Taylor expansion을 통해 $x_t$ 에 대한 sampling 관계식을 아래와 같이 표현 가능하다.
$x_t\approx x_{t-1}-\frac{\beta(t)\Delta t}{2}x_{t-1}+\sqrt{\beta(t)\Delta t}N(0,I)$
위 관계식을 stochastic differential equation(SDE)의 형태로 나타내면, 아래와 같다.
$dx_t=-\frac{1}{2}\beta(t)x_tdt+\sqrt{\beta(t)}d\omega_t$
위 식의 RHS은 앞선 drift term(pulls towards mode) $\beta(t)$ 와 diffusion term(injects noise) $g(t)$ 로 구분 가능하다.
$dx_t=f(t)x_tdt+g(t)d\overline{\omega}_t$

dx_t=[-\frac{1}{2}\beta(t)x_t-\beta(t)\nabla_{x_t}log q_t(x_t)]dt+\sqrt{\beta(t)}d\overline{\omega}_t

핵심은 score function $\nabla_{x_t}\log q_t(x_t)$ 를 optimize 하는 것이며, 이는 intractible하므로 $\nabla_{x_t}\log q_t(x_t|x_0)$ 을 학습하도록 수정하였다.
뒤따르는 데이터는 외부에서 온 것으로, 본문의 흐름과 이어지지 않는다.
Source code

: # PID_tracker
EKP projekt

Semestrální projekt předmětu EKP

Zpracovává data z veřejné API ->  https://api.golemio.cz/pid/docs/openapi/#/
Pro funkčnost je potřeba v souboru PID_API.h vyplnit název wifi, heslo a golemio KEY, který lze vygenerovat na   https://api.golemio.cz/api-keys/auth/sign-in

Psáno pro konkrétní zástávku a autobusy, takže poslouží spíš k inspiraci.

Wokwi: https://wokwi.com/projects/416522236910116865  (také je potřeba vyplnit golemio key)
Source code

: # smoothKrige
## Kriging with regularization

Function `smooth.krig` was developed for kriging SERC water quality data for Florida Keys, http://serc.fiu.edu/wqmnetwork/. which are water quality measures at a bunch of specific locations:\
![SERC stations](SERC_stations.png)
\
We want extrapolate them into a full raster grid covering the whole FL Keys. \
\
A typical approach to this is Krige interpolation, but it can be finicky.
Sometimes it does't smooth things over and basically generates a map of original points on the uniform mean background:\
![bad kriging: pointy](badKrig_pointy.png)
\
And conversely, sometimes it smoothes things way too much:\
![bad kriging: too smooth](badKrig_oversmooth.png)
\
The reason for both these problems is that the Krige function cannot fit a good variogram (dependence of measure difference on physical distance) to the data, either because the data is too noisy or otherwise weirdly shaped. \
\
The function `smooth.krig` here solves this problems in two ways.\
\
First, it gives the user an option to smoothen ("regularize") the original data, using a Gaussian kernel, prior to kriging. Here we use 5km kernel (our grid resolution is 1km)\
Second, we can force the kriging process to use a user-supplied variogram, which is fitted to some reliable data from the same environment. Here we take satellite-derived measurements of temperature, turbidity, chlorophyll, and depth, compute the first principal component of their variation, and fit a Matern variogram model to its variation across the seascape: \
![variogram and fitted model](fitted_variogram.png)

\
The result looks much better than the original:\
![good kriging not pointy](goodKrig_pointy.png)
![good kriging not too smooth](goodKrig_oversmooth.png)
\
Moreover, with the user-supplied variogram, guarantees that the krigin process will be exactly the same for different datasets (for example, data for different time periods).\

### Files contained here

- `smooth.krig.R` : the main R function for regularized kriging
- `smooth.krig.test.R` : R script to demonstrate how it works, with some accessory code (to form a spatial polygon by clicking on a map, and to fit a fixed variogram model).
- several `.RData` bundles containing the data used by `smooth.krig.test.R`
$\Rarr$ $x_t$ 에 대한 reparameterization으로 수식을 정리하면 기존 DDPM의 loss term과 동일해진다.

위와 같이, diffusion model을 처음으로 제시한 논문과 해당 모델의 실용성을 발전시킨 DDPM, DDIM 논문을 통해 diffusion model의 기초 내용을 다뤄보았다. 다음 글에선 stable diffusion 모델을 다뤄보기 전 마지막으로 conditioning algorithm에 해당하는 attention과 classifier-free conditioning에 대해 살펴보도록 하겠다.